# Given problem 1
In the article below on Facebook, Google and Australia's news law, translate this sentence into Spanish: "For years, the two internet giants had treated news publishers more or less the same."
# Given problem 2
According to the article below on Facebook, Google and Australia's news law, how long does Google's global agreement with News Corp run?
# Given problem 3
Carry on writing the article below on Facebook, Google and Australia's news law, starting right after its final sentence.

# Text block

The New York TimesFeb 18, 2021 11:19:31 IST
For months, Facebook and Google have been locked in a stare-down with news publishers and lawmakers in Australia.
At the heart of the fight is whether the tech giants should pay news organisations for the news articles that are shared on their networks. Under a proposed law from the Australian Competition and Consumer Commission, both Google and Facebook would be required to negotiate with media publishers and compensate them for the content that appears on their sites.
Facebook and Google have fought hard to prevent the Australian law — which is expected to pass this week or next — from forcing their hands. But on Wednesday, the two companies sharply diverged on how to head off that regulatory future.
Google began the day by unveiling a three-year global agreement with Rupert Murdoch’s News Corp to pay for the publisher’s news content, one of several such deals it has announced recently where it appears to be effectively capitulating to publishers’ demands. Hours later, Facebook took the opposite tack and said it would restrict people and publishers from sharing or viewing news links in Australia, in a move that was effective immediately.
(Also read: Facebook blocks Australians from viewing, sharing news on the platform)
In conciliatory language toward publishers, Don Harrison, president for global partnerships at Google, said that the company had invested to help news organisations over the years and that it hoped “to announce even more partnerships soon.”
Facebook struck a distinctly different tone. “The proposed law fundamentally misunderstands the relationship between our platform and publishers who use it to share news content,” William Easton, managing director of Facebook Australia and New Zealand, said of the draft Australian legislation.
The divergence illustrates the different ways that Facebook and Google approach news. For years, the two internet giants had treated news publishers more or less the same. Both had little incentive to pay news outlets for content and argued, correctly, that they helped drive a lot of readers to news stories that would otherwise go unnoticed on lightly trafficked websites.

# Source data
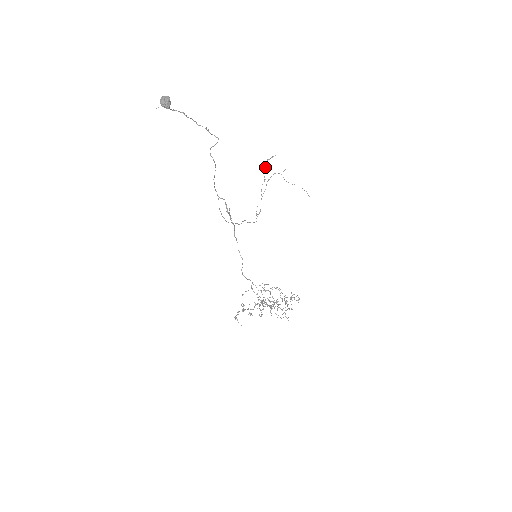
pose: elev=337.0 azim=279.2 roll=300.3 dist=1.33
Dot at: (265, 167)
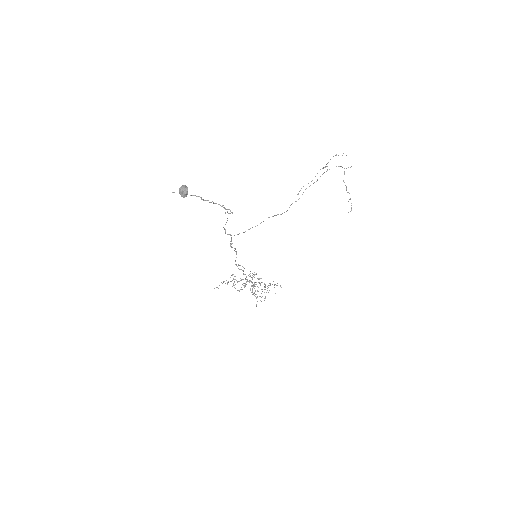
Dot at: occluded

# Task output 1
Durante años, los dos gigantes de internet habían tratado a los editores de noticias más o menos de la misma manera.

# Task output 2
Three years.

# Task output 3
But the steady decline of newspapers — juxtaposed against the billions of dollars Google and Facebook reaped in digital advertising — intensified questions over whether the platforms had a responsibility to financially support publishers. In recent years, both companies started paying news organizations through various programs as criticism about misinformation on their platforms seemed to heighten the need for quality journalism.
Now the situation in Australia has underlined that the lockstep approach can go only so far because Facebook and Google ultimately value news differently. Google’s mission statement has long been to organize the world’s information, an ambition that is not achievable without up-to-the-minute news. For Facebook, news is not as central. Instead, the company positions itself as a network of users coming together to share photos, political views, internet memes, videos — and, on occasion, news articles.
“Google is already used to playing a different game in every different country,” Siva Vaidhyanathan, a media studies professor at the University of Virginia, said of the companies’ different approaches. While he said Facebook was taking what it considers a moral stance, Google “may have gotten beyond this fantasy of a universalized approach to doing business in the world.”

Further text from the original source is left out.